Reading former Supreme Court Justice David Souter's commencement address at Harvard last week (wow, feels weird to refer to him as a "former" Justice), I couldn't help but think of the tension inherent in so much religious liberty law. He didn't refer directly to them, but the two religion clauses of the First Amendment exhibit all of the same kinds of challenges in constitutional interpretation he describes here while discussing the Pentagon Papers argument. Here's a snippet, via EJ Dionne (my emphasis):

Even the First Amendment, then, expressing the value of speech and publication in the terms of a right as paramount as any fundamental right can be, does not quite get to the point of an absolute guarantee.  It fails because the Constitution has to be read as a whole, and when it is, other values crop up in potential conflict with an unfettered right to publish, the value of security for the nation and the value of the president’s authority in matters foreign and military.  The explicit terms of the Constitution, in other words, can create a conflict of approved values, and the explicit terms of the Constitution do not resolve that conflict when it arises.  The guarantee of the right to publish is unconditional in its terms, and in its terms the power of the government to govern is plenary.  A choice may have to be made, not because language is vague but because the Constitution embodies the desire of the American people, like most people, to have things both ways.  We want order and security, and we want liberty.  And we want not only liberty but equality as well.  These paired desires of ours can clash, and when they do a court is forced to choose between them, between one constitutional good and another one.  The court has to decide which of our approved desires has the better claim, right here, right now, and a court has to do more than read fairly when it makes this kind of choice.

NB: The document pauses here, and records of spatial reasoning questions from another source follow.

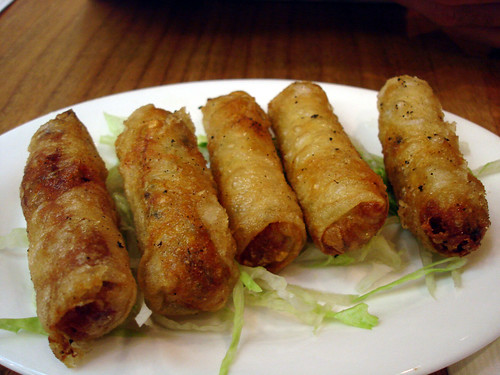
What are the coordinates of `counter/table wooden` in the screenshot? It's located at (129, 48).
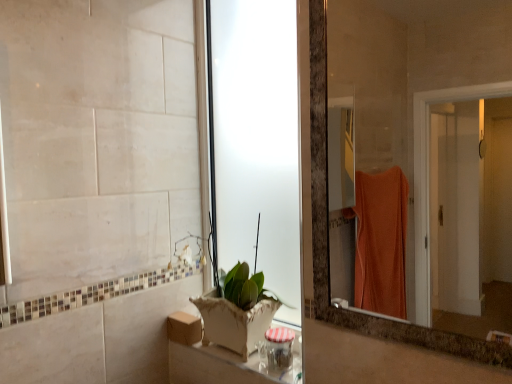
Question: From the image's perspective, is wooden box at lower center located above white ceramic pot at lower center?

Choices:
 (A) no
 (B) yes

Answer: (A)

Question: Is wooden box at lower center not inside white ceramic pot at lower center?

Choices:
 (A) yes
 (B) no

Answer: (A)

Question: Is wooden box at lower center shorter than white ceramic pot at lower center?

Choices:
 (A) no
 (B) yes

Answer: (B)

Question: Is wooden box at lower center closer to camera compared to white ceramic pot at lower center?

Choices:
 (A) yes
 (B) no

Answer: (B)

Question: Can you confirm if wooden box at lower center is wider than white ceramic pot at lower center?

Choices:
 (A) yes
 (B) no

Answer: (B)

Question: From a real-world perspective, is transparent frosted glass door at center positioned above or below white ceramic pot at lower center?

Choices:
 (A) below
 (B) above

Answer: (B)

Question: Considering the positions of transparent frosted glass door at center and white ceramic pot at lower center in the image, is transparent frosted glass door at center wider or thinner than white ceramic pot at lower center?

Choices:
 (A) wide
 (B) thin

Answer: (B)

Question: Looking at the image, does transparent frosted glass door at center seem bigger or smaller compared to white ceramic pot at lower center?

Choices:
 (A) big
 (B) small

Answer: (B)

Question: Is transparent frosted glass door at center spatially inside white ceramic pot at lower center, or outside of it?

Choices:
 (A) outside
 (B) inside

Answer: (A)

Question: From a real-world perspective, is white ceramic pot at lower center physically located above or below wooden box at lower center?

Choices:
 (A) below
 (B) above

Answer: (B)

Question: Considering the positions of white ceramic pot at lower center and wooden box at lower center in the image, is white ceramic pot at lower center bigger or smaller than wooden box at lower center?

Choices:
 (A) small
 (B) big

Answer: (B)

Question: Considering the relative positions of white ceramic pot at lower center and wooden box at lower center in the image provided, is white ceramic pot at lower center to the left or to the right of wooden box at lower center?

Choices:
 (A) left
 (B) right

Answer: (B)

Question: Is white ceramic pot at lower center taller or shorter than wooden box at lower center?

Choices:
 (A) short
 (B) tall

Answer: (B)

Question: In the image, is white ceramic pot at lower center positioned in front of or behind transparent frosted glass door at center?

Choices:
 (A) front
 (B) behind

Answer: (A)

Question: Considering the positions of white ceramic pot at lower center and transparent frosted glass door at center in the image, is white ceramic pot at lower center taller or shorter than transparent frosted glass door at center?

Choices:
 (A) tall
 (B) short

Answer: (B)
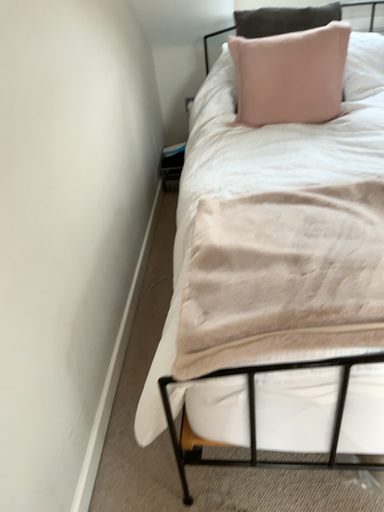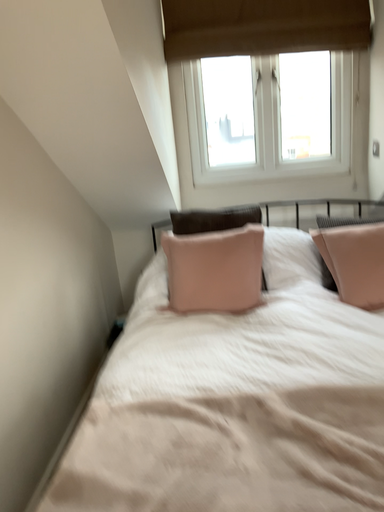
Question: How did the camera likely rotate when shooting the video?

Choices:
 (A) rotated downward
 (B) rotated upward

Answer: (B)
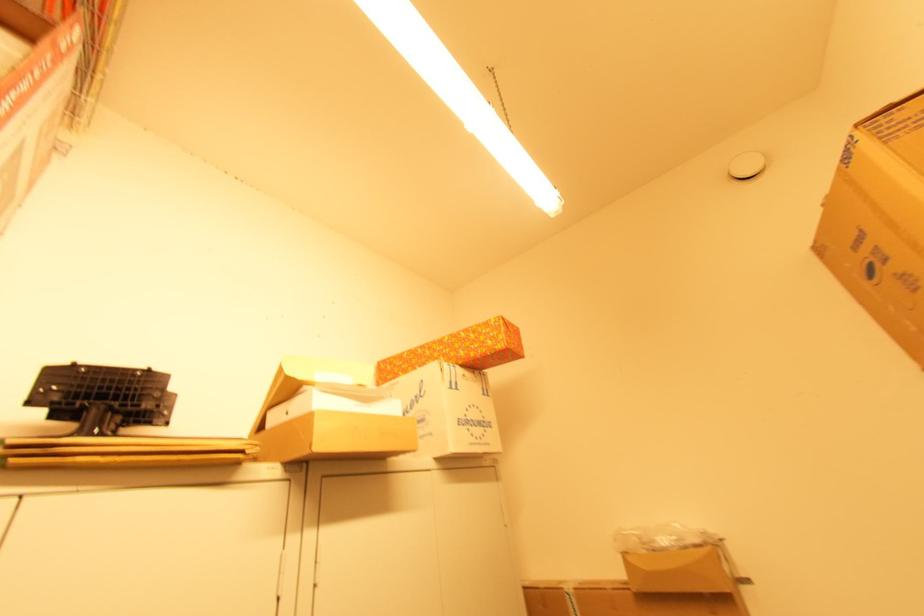
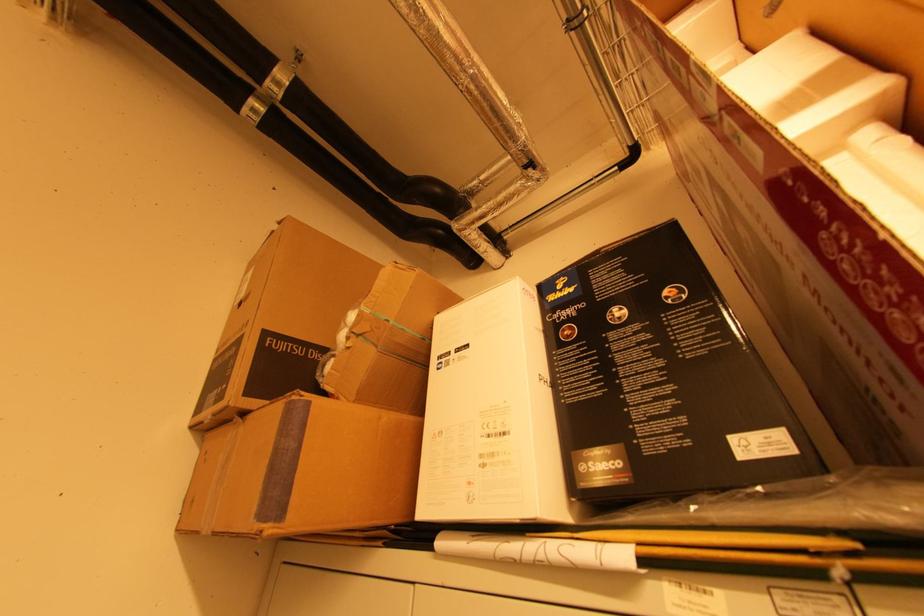
The images are taken continuously from a first-person perspective. In which direction is your viewpoint rotating?

The camera rotated toward left-up.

Read the whole thing. Those who would undo the "separation of church and state" like to stake their claim on the fact that the exact phrase does not appear in the U.S. Constitution. That objection though misses the point, the conflict, and the challenge involved in maintaining the careful balance of religious liberty that has served us well for more than 200 years. If the explicit words solved disputes all by themselves, we wouldn't need judges, we would just need a search engine. Instead, we have high values and an esteemed purpose: to make real the promise of liberty and equality for all Americans. They are not just words.